Most of the films are set in California, especially Los Angeles, though some in San Francisco, and the final in Texas as well. In 1984's Terminator, the pollution was much, much worse than in Terminator 2: Judgment Day (1991). Of course post-apocalyptic California is a bit worse in other ways. The general urban landscape remains similar.
The maturation of Arnold Schwarzenegger as an actor, and the Terminator as a character is notable. From a killing machine in 1, by 2 he is a protector, and in 6 is an up-standing, humane member of his community. The other Skynet creations = increasingly sophisticated killers.
I Probably should also comment on the evolution of Sarah Connor herself. She goes from "Damsel in Distress" at the outset of Terminator 1, to being an action hero lead by the second movie and thereafter.
The evolution of technology is also notable. In Terminator, Skynet is envisioned as a mainframe, but in the later films, it is a distributed network (5), Genisys (a new global OS like Siri or Alexa) and Legion (in response to the human's attempting to nuke the mainframe) (6)

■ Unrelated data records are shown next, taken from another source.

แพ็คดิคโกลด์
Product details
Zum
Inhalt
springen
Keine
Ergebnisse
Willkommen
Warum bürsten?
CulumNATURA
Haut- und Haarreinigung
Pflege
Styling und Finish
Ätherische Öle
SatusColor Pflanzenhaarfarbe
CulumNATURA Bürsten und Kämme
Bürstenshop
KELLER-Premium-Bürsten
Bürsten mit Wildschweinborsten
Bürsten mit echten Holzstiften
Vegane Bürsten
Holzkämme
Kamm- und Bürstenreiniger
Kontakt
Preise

It would be nice to see a recut of the whole series reducing the nonsense, as has been done with the SW Prequels and the Hobbit.
Ranking
If you can watch only one, watch the first one. My rankings are below:
Terminator Series Ranked 1>2>6>3>5>4
Where:
The Terminator (1984)
Terminator 2 Judgment Day (1991)
Terminator 3 Rise of The Machines (2003)
Terminator Salvation (2009)
Terminator Genisys (2015)
Terminator Dark Fate (2019)
I'll be back
To be clear, I did not watch the TV series, The Sarah Connor Chronicles, though I have been advised it is good.